In most civilised countries, these rights are unfettered. Karl, with full backing from Dr Williams, had these draconian measures institutionalised in this country’s statute books. This was the background to Chalkdust’s immortal calypso, “Ah Fraid Karl”.
Karl would find himself estranged from Dr Williams by early 1973. In his Machiavellian style, Eric would neither speak with Karl nor respond to his letters. Karl had the courage to resign as AG, something that lesser PNMites would not dare do. Later that year, when a frustrated Eric declared his intention to resign as party leader, hence Prime Minister, Karl announced his candidacy for leadership.
On the day of the convention, at the behest of his toadies, Eric returned to wild acclamation at the party’s convention that seemed set to elect Karl. Battle lines were drawn,
In the run-up to the 1976 general election, Karl refused to sign an undated letter of resignation that Eric demanded of all PNM candidates.
He would later join the Land Tenants and Rate Payers Association and I would witness the unimaginable spectacle of Karl picketing Parliament. It was the first time we shook hands and talked. Later, he formed the ONR, the party that ended PNM ownership of the East-West Corridor and the middle class Afro-Trinidadian vote, even though it failed to win “a damn seat” in 1981. However, the alliance with an earlier and maybe more important PNM defector, Ray Robinson, and Basdeo Panday’s ULF, eventually crushed the PNM in 1986.

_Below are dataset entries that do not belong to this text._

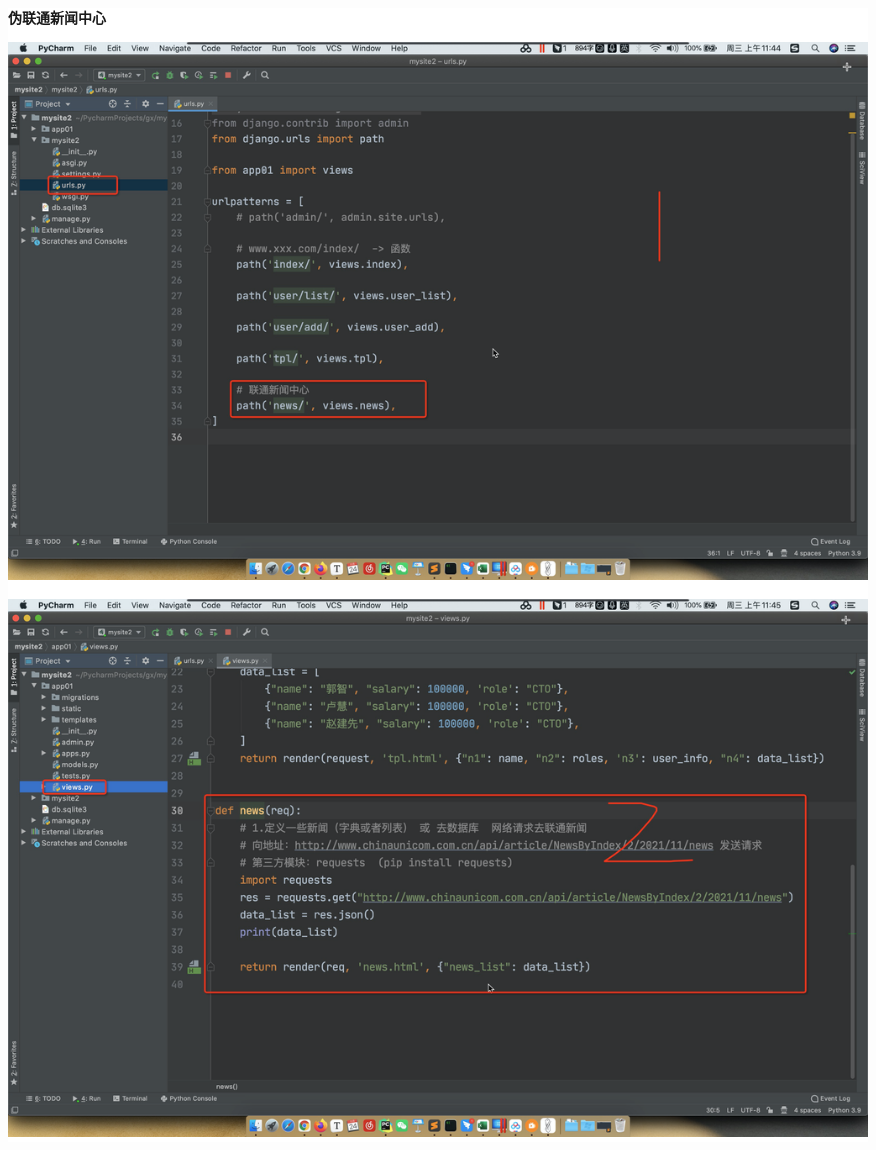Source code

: **伪联通新闻中心**

![image-20211124115145293](images/image-20211124115145293.png)

![image-20211124115155394](images/image-20211124115155394.png)
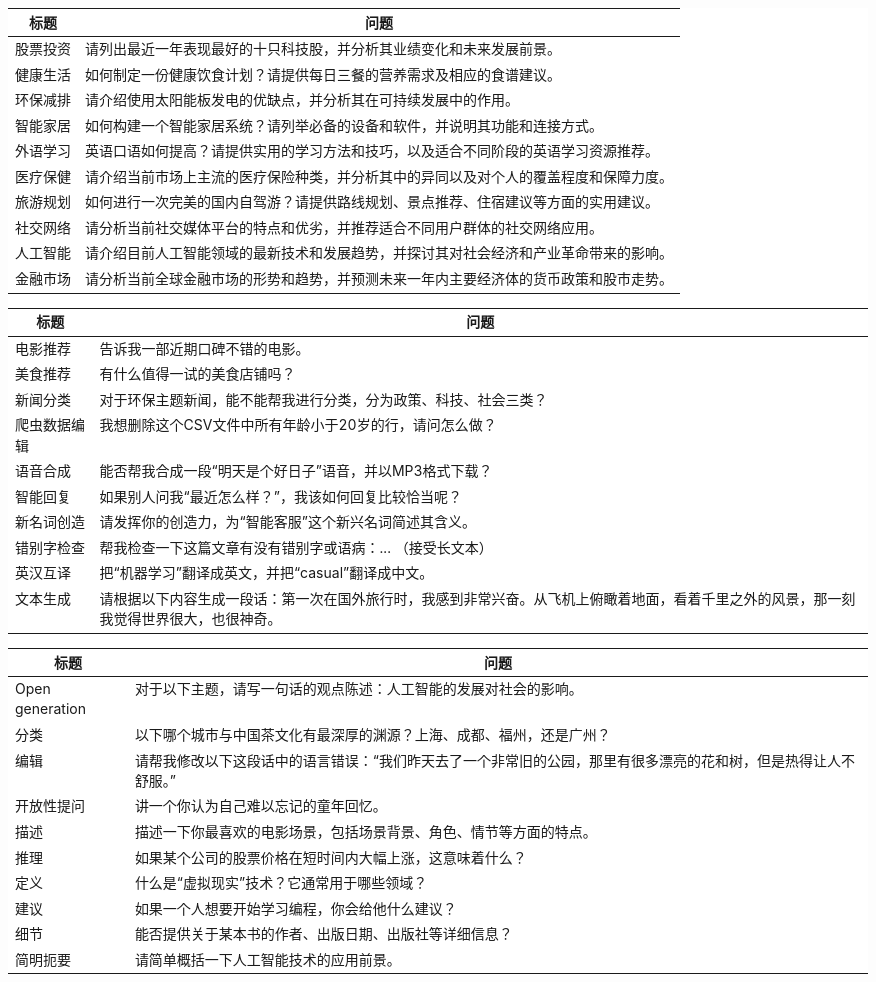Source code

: | 标题             | 问题                                                                               |
|----------------|------------------------------------------------------------------------------------|
| 股票投资          | 请列出最近一年表现最好的十只科技股，并分析其业绩变化和未来发展前景。                                   |
| 健康生活          | 如何制定一份健康饮食计划？请提供每日三餐的营养需求及相应的食谱建议。                                    |
| 环保减排          | 请介绍使用太阳能板发电的优缺点，并分析其在可持续发展中的作用。                                       |
| 智能家居          | 如何构建一个智能家居系统？请列举必备的设备和软件，并说明其功能和连接方式。                              |
| 外语学习          | 英语口语如何提高？请提供实用的学习方法和技巧，以及适合不同阶段的英语学习资源推荐。                         |
| 医疗保健          | 请介绍当前市场上主流的医疗保险种类，并分析其中的异同以及对个人的覆盖程度和保障力度。                          |
| 旅游规划          | 如何进行一次完美的国内自驾游？请提供路线规划、景点推荐、住宿建议等方面的实用建议。                       |
| 社交网络          | 请分析当前社交媒体平台的特点和优劣，并推荐适合不同用户群体的社交网络应用。                               |
| 人工智能          | 请介绍目前人工智能领域的最新技术和发展趋势，并探讨其对社会经济和产业革命带来的影响。                         |
| 金融市场          | 请分析当前全球金融市场的形势和趋势，并预测未来一年内主要经济体的货币政策和股市走势。                           |

| 标题                            | 问题                                                                                                                                                                                                                                                                   |
|---------------------------------|------------------------------------------------------------------------------------------------------------------------------------------------------------------------------------------------------------------------------------------------------------------------|
| 电影推荐                        | 告诉我一部近期口碑不错的电影。                                                                                                                                                                                                                                             |
| 美食推荐                        | 有什么值得一试的美食店铺吗？                                                                                                                                                                                                                                             |
| 新闻分类                        | 对于环保主题新闻，能不能帮我进行分类，分为政策、科技、社会三类？                                                                                                                                                                                                                     |
| 爬虫数据编辑                   | 我想删除这个CSV文件中所有年龄小于20岁的行，请问怎么做？                                                                                                                                                                                                                      |
| 语音合成                        | 能否帮我合成一段“明天是个好日子”语音，并以MP3格式下载？                                                                                                                                                                                                                            |
| 智能回复                        | 如果别人问我“最近怎么样？”，我该如何回复比较恰当呢？                                                                                                                                                                                                                        |
| 新名词创造                      | 请发挥你的创造力，为“智能客服”这个新兴名词简述其含义。                                                                                                                                                                                                                         |
| 错别字检查                      | 帮我检查一下这篇文章有没有错别字或语病：... （接受长文本）                                                                                                                                                                                                                    |
| 英汉互译                        | 把“机器学习”翻译成英文，并把“casual”翻译成中文。                                                                                                                                                                                                                              |
| 文本生成                        | 请根据以下内容生成一段话：第一次在国外旅行时，我感到非常兴奋。从飞机上俯瞰着地面，看着千里之外的风景，那一刻我觉得世界很大，也很神奇。                                                                                                                                                  |

| 标题 | 问题 |
| --- | --- |
| Open generation | 对于以下主题，请写一句话的观点陈述：人工智能的发展对社会的影响。 |
| 分类 | 以下哪个城市与中国茶文化有最深厚的渊源？上海、成都、福州，还是广州？ |
| 编辑 | 请帮我修改以下这段话中的语言错误：“我们昨天去了一个非常旧的公园，那里有很多漂亮的花和树，但是热得让人不舒服。” |
| 开放性提问 | 讲一个你认为自己难以忘记的童年回忆。 |
| 描述 | 描述一下你最喜欢的电影场景，包括场景背景、角色、情节等方面的特点。 |
| 推理 | 如果某个公司的股票价格在短时间内大幅上涨，这意味着什么？ |
| 定义 | 什么是“虚拟现实”技术？它通常用于哪些领域？ |
| 建议 | 如果一个人想要开始学习编程，你会给他什么建议？ |
| 细节 | 能否提供关于某本书的作者、出版日期、出版社等详细信息？ |
| 简明扼要 | 请简单概括一下人工智能技术的应用前景。 |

Karl could take credit for that, and for eschewing political office when he could have claimed it. He never explained why he stayed out of the NAR Cabinet, but when the new political behemoth imploded, his acolytes stayed with Robinson.
In his political after-life, he would emerge as a voice of reason, speaking out on contentious political issues or when persons holding high offices appeared to breach principles.
In spite of our vast differences, I learned to respect him. But I would never have trusted Karl with political power. I am convinced he would have abused it in the name of law and order, justice be damned.